Yiddish Part Two

Prior to the Holocaust, Yiddish, a language more resembling Middle High German than anything else phonetically, was widely spoken by 11 million people, not as a national language or local tongue, but a unique language uniting Jews of various nationalities worldwide.

Yiddish is similar to Hebrew in that it is written from right to left, and is infused with direct linguistic parallels and grammatical concepts from the Hebrew alphabet.
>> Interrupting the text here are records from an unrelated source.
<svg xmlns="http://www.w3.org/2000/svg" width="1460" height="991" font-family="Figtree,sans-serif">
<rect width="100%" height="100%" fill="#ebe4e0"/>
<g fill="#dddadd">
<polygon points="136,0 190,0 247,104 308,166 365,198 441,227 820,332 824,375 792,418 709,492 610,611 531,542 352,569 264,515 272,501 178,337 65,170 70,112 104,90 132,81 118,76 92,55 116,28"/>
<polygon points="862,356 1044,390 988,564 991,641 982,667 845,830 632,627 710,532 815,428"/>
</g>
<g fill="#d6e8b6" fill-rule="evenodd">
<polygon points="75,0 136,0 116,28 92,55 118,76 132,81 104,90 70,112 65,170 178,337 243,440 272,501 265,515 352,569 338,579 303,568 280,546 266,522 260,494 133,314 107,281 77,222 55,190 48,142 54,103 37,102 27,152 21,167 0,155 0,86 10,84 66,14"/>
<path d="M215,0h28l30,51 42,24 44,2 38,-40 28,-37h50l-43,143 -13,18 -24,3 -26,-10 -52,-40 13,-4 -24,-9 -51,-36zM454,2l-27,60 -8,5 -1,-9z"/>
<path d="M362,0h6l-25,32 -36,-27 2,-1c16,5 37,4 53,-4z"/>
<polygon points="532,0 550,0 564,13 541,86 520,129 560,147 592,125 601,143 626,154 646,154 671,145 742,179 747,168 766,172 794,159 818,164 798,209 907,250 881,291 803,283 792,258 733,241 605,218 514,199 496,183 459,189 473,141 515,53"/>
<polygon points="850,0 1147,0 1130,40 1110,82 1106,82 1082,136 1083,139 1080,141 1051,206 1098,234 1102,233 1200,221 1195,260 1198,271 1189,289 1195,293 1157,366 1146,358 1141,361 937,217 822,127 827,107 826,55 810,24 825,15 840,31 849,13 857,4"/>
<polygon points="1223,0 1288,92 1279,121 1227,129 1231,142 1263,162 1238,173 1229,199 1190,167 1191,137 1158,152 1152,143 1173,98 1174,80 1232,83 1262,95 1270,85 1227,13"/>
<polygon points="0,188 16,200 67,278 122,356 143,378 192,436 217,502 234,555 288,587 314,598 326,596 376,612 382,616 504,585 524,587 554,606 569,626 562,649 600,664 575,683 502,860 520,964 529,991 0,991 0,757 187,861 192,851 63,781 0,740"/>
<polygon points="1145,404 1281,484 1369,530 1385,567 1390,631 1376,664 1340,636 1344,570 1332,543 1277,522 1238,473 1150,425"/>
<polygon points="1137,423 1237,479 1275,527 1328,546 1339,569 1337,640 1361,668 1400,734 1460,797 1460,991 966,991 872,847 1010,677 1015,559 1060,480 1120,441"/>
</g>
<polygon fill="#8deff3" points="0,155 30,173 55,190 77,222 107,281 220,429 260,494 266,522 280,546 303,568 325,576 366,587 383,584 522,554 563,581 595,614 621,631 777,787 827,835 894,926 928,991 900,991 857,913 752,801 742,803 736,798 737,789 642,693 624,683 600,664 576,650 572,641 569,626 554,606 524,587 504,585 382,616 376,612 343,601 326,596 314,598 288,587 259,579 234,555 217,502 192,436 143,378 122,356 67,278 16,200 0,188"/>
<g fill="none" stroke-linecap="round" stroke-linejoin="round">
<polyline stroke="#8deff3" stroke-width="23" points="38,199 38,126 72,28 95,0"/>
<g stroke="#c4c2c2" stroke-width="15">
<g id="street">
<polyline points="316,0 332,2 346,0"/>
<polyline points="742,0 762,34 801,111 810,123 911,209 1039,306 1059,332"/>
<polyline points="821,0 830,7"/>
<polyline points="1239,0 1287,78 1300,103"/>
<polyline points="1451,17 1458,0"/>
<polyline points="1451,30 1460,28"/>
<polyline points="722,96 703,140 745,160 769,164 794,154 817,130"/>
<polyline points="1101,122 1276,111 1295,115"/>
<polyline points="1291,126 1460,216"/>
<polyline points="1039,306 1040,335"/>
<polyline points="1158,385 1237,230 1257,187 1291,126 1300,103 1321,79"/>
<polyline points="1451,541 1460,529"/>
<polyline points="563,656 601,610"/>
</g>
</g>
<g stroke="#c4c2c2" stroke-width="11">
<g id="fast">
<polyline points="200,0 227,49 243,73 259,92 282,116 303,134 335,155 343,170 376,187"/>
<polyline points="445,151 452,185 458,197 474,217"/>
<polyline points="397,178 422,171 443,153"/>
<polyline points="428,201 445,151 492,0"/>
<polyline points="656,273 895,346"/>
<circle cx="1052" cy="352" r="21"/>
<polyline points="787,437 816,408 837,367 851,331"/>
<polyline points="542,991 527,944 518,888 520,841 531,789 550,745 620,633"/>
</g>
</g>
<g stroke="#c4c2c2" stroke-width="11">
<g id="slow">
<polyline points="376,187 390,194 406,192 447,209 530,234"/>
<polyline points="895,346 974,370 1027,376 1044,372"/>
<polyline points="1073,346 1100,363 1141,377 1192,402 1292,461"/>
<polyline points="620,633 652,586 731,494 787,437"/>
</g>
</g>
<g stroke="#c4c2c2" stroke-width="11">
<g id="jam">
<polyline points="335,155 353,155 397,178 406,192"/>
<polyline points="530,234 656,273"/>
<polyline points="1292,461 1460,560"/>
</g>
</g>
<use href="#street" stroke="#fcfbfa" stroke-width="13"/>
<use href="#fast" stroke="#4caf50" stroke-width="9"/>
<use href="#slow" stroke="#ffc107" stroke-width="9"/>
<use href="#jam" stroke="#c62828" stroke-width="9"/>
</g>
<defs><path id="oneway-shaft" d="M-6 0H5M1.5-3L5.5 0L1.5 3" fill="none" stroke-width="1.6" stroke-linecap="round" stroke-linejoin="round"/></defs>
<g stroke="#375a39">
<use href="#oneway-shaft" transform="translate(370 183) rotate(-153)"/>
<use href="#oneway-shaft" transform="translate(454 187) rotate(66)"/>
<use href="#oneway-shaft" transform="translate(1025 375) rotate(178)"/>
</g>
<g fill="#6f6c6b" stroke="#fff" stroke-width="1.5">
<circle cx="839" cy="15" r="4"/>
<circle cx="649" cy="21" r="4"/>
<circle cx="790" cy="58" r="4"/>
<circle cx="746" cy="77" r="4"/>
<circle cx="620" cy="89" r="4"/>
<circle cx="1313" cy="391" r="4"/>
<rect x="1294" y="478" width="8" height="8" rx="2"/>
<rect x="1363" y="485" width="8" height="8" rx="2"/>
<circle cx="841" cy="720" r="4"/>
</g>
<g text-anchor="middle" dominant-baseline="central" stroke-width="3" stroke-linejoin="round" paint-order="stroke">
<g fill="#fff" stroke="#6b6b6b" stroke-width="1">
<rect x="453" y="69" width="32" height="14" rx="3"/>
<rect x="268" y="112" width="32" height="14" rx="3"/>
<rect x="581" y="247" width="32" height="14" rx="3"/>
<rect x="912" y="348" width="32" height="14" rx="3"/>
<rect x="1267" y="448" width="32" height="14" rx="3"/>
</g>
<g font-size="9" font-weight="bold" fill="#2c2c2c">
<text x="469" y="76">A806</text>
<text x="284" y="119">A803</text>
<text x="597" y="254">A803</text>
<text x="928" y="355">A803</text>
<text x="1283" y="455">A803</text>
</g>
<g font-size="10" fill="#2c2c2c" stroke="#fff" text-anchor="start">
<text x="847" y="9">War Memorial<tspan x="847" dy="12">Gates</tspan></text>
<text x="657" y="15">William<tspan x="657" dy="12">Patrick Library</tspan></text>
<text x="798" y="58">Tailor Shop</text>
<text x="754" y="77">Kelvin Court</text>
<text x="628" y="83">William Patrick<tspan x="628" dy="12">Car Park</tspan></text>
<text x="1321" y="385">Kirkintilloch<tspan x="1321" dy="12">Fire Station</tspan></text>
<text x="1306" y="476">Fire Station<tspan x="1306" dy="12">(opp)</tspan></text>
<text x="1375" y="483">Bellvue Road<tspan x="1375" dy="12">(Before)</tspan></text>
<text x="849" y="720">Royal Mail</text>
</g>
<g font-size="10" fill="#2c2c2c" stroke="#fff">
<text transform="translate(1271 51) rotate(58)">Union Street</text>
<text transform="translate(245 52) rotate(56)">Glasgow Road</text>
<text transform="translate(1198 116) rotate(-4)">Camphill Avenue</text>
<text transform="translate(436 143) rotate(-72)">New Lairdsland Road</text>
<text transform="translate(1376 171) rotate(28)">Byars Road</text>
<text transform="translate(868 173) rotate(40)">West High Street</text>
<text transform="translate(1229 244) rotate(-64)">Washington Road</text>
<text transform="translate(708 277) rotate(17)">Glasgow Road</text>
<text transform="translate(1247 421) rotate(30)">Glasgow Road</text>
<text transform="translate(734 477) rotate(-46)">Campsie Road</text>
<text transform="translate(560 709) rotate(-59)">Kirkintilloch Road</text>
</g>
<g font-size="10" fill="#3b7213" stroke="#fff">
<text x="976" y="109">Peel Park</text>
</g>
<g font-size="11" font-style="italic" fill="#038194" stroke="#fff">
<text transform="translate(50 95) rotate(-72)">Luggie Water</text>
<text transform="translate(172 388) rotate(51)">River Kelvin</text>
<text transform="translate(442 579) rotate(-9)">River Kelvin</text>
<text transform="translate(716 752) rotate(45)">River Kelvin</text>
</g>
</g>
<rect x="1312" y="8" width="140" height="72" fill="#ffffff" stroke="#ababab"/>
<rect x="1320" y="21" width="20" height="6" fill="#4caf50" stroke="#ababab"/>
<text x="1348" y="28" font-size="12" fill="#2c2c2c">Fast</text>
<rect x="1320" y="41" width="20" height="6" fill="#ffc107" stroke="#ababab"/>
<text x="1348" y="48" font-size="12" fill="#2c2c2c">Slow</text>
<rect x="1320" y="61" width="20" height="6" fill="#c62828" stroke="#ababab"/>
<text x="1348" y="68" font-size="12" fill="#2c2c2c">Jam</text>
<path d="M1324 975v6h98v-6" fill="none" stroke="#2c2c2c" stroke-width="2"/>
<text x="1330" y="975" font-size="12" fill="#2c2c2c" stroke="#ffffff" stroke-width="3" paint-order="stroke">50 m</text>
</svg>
As the only Germanic language to be inscribed in a non-Roman alphabet, Yiddish is believed to be derived 18% from Hebrew and Aramaic, 16% from Polish, Russian, Czech, Ukranian, and other ethnic Slavic tongues, and has trace elements of Old Italian and Old French, truly making it a mishmash of ancient and medieval languages.

Though the spoken language largely died in the years of the Holocaust, the legacy of Yiddish linguistics lives on in many academic circles, certain orthodox communities, and among various writings.
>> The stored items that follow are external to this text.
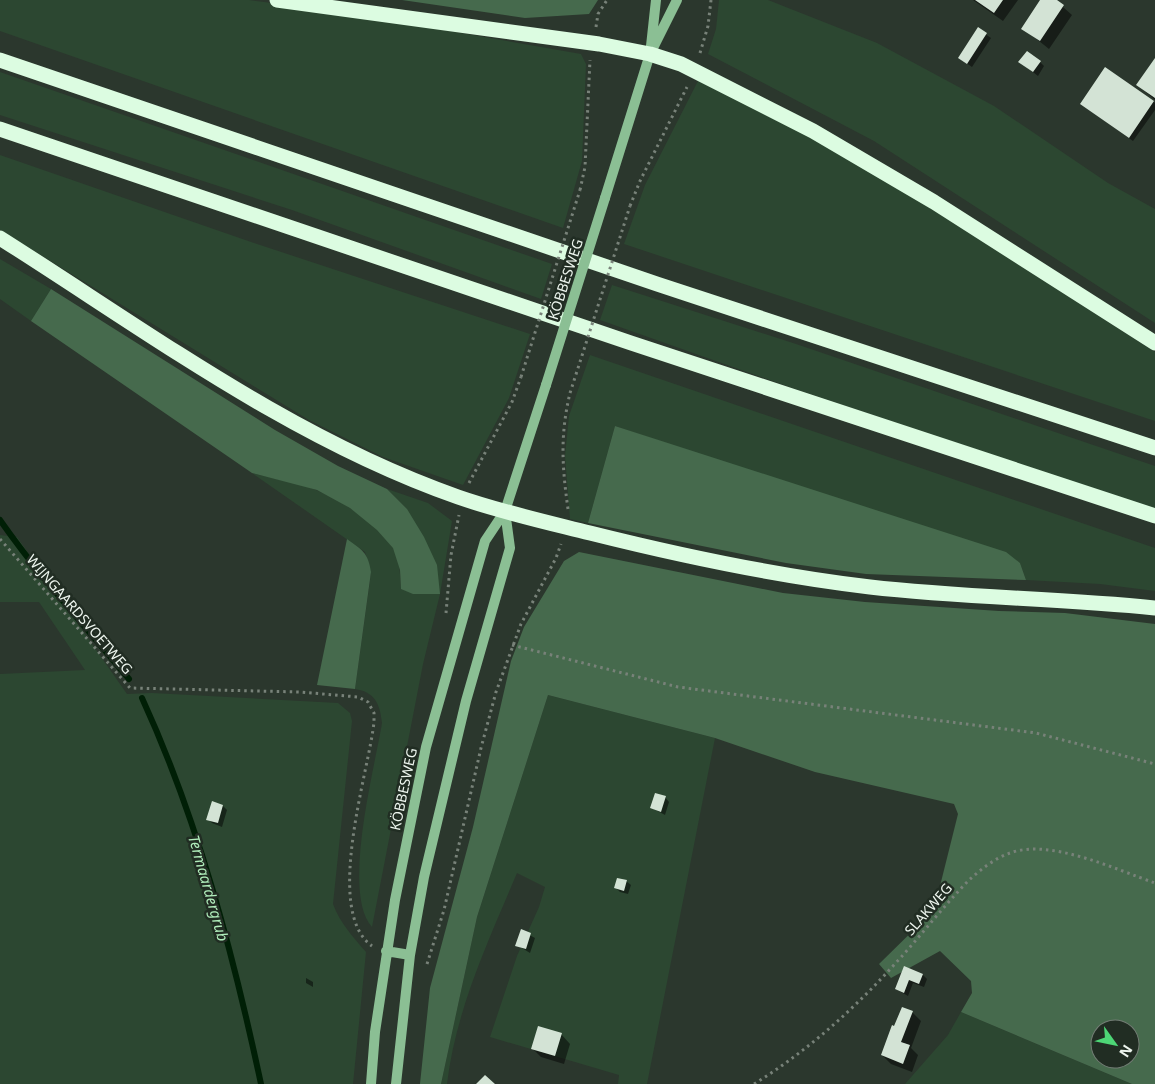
<svg xmlns="http://www.w3.org/2000/svg" width="1155" height="1084" font-family="'Noto Sans',sans-serif">
<rect width="100%" height="100%" fill="#2b372d"/>
<path fill="#2c4731" d="M0 0H249L342 12 581 54 586 64 582 161 563 228 0 31Z
M719 0H768L877 43 994 106 1108 183 1155 209V323L874 141 708 54 716 29Z
M0 72 552 264 541 299 292 210 0 115Z
M699 79 846 154 1155 352V421L624 244 645 185Z
M0 155 254 243 530 334 509 398 463 485 383 457 309 420 0 230Z
M0 259 51 289 31 321 0 299Z
M612 285 796 344 1155 466V509L798 390 600 320Z
M590 355 1155 548V591L1100 584 1026 580 1020 563 615 426 588 523 570 519 565 456 569 416Z
M252 473C273 479 296 482 316 490 340 499 379 525 393 547 400 558 400 576 401 588L407 509 387 489 428 503 452 521 440 594 423 664 372 927C341 893 375 767 382 723 380 704 375 692 355 689L371 573 365 552Z
M0 535 17 537 127 694 152 693 338 703 350 713 352 721 333 904C340 923 353 937 366 952L353 1084H0V674L85 670 39 602H0Z
M548 695 715 738 647 1084H618L619 1075 490 1037 517 956 539 907 545 887 517 873C488 942 456 1009 447 1084H441L477 917Z
M961 1012 1132 1084H905L948 1035Z"/>
<path fill="#466a4d" fill-rule="evenodd" d="M402 0H598L589 14 525 18Z
M51 289 275 430 338 466 387 489 407 509 424 537 437 565 440 594H413L401 589 400 570 393 548 377 530 350 508 317 490 252 473 31 321Z
M615 426 1006 552 1020 563 1026 580 866 574 786 563 588 523Z
M347 539C362 550 368 552 371 572L355 689 317 685Z
M579 552 783 593 865 602 999 611 1065 613 1155 624V1084H1132L961 1012 972 993 971 981 940 951 891 978 879 964 934 910 958 814 954 804 815 772 715 738 548 695 477 917 441 1084H420L430 988 473 827 511 661 524 627 564 561ZM1100 1029H1130V1059H1100Z"/>
<path fill="#0007" d="M973 0H1018L1003 21Z
M1042 0H1055L1072 15 1049 49 1023 28Z
M978 29 991 38 972 67 959 58Z
M1155 61V100L1138 85Z
M1020 62H1040L1044 66 1038 76Z
M1150 98 1155 103V110L1133 141 1081 104Z
M665 797 669 802 665 815 652 808Z
M223 806 227 810 222 827 212 823 208 819Z
M626 881 631 885 628 894 620 892 616 888Z
M522 931 535 938 530 953 517 945Z
M904 968 923 975 927 979 924 987 913 983 908 996 896 989Z
M306 978 313 982V987L306 983Z
M912 1012 921 1021 911 1048 918 1055 912 1072 891 1064 882 1055 895 1028Z
M561 1034 570 1044 564 1064 541 1057 532 1048Z"/>
<g fill="none" stroke-linecap="round" stroke-linejoin="round">
<path stroke="#001f06" stroke-width="6" d="M0 520C39 576 85 626 129 679
M142 698C198 820 233 953 261 1084"/>
</g>
<path fill="#d3e3d5" d="M975 0H1003L994 13Z
M1040 0H1057L1064 5 1040 41 1021 29Z
M978 27 987 33 967 64 958 58Z
M1027 51 1041 61 1033 72 1018 62Z
M1155 58V98L1136 85Z
M1105 67 1154 101 1129 138 1080 104Z
M655 793 666 796 661 812 650 808Z
M212 801 223 805 218 823 206 820Z
M617 878 627 880 624 891 614 888Z
M521 929 531 933 526 949 515 946Z
M904 966 923 974 919 984 909 980 904 993 895 989Z
M902 1007 913 1011 901 1042 910 1045 903 1064 881 1055 892 1025 894 1026Z
M538 1026 562 1033 555 1056 531 1049Z
M485 1075 495 1084H476Z"/>
<g fill="none" stroke-linecap="round" stroke-linejoin="round">
<path stroke="#788279" stroke-width="3" stroke-dasharray="2.5 4" stroke-linecap="butt" d="M596 27 598 14 607 0
M700 53 708 26 711 0
M580 190 585 167 590 60
M630 206 640 181 687 87
M469 483 512 402 521 377
M568 509C562 466 560 435 570 393
M0 539 130 688 300 692 358 697 368 702 374 713V722C369 771 323 911 372 946
M446 613 451 555 459 515
M512 645 678 687 1036 733 1155 764
M427 964 444 910 481 748 496 692 521 624 556 558 561 544
M754 1084C806 1052 852 1011 893 966 919 938 942 908 968 881 980 870 995 858 1010 853 1050 838 1117 870 1155 883"/>
<path stroke="#8bbf94" stroke-width="10" d="M651 46 656 0
M605 198 650 54 677 0
M386 951 410 955
M371 1084 375 1032 395 900 426 747 485 541 505 511 546 385
M396 1084 410 955 424 877 466 701 510 548 505 511"/>
<path stroke="#dcfce1" stroke-width="15" d="M277 0 599 44 650 54 681 64 813 131 934 202 1155 343
M0 60 657 284 1155 448
M0 129 631 343 1155 516
M0 238C147 331 292 439 458 497 501 512 546 522 590 533 682 556 776 576 870 587 965 598 1060 598 1155 608"/>
<path stroke="#788279" stroke-width="3" stroke-dasharray="2.5 4" stroke-linecap="butt" d="M521 377 580 190
M570 393 630 206"/>
<path stroke="#8bbf94" stroke-width="10" d="M546 385 605 198"/>
</g>
<g text-anchor="middle" dominant-baseline="central" stroke-width="5" stroke-linejoin="round" paint-order="stroke">
<g font-size="14" fill="#eef6ef" stroke="#212d23">
<text transform="translate(565 279) rotate(-72)">KÖBBESWEG</text>
<text transform="translate(80 614) rotate(49)">WIJNGAARDSVOETWEG</text>
<text transform="translate(403 789) rotate(-78)">KÖBBESWEG</text>
<text transform="translate(928 909) rotate(-49)">SLAKWEG</text>
</g>
<g font-size="15" font-style="italic" fill="#b0edbb" stroke="#212d23">
<text transform="translate(209 888) rotate(74)">Termaardergrub</text>
</g>
</g>
<g transform="translate(1115 1044) rotate(123)"><circle r="24" fill="#212d23" stroke="#737d75"/>
<path d="M0-4L9 19L0 12L-9 19Z" fill="#4dd676"/>
<text y="-8" font-size="14" font-weight="bold" text-anchor="middle" fill="#eef6ef">N</text>
</g>
</svg>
Perhaps the most familiar Yiddish writer transcending time is Solomon Rabinovich, who also goes by the pen-name Shalom Aleichem. His short stories and plays, originally crafted in Yiddish, depicted the challenges that an impoverished milkman Tevye goes through living in a Jewish shtetl in Anatevka, a village located on the Pale of Settlement in Russia, and used the marriages of his three oldest daughters to illustrate the sociopolitical changes gripping not only Russia but all of the European continent in the 19th century.

Growing anti-semitism at this time in history resulted in millions of Jews immigrating to the United States from czarist Russia seeking religious freedom and a better life, and the stories further depicts how education transformed young Jewish lives into something more than that of a balabusta (a Jewish homemaker), yielding more opportunities and prosperity than would have been achieved in Russia.

The originally Yiddish stories of Tevye the Dairyman and His Three Daughters became the basis of the 1964 musical Fiddler on the Roof, which captivated Broadway for years and is well known worldwide today. According to the Hutchinson News, Fiddler on the Roof was the first Broadway production to top 3,200 performances and 900 sellouts in just over two years until the record was broken by Grease a decade later.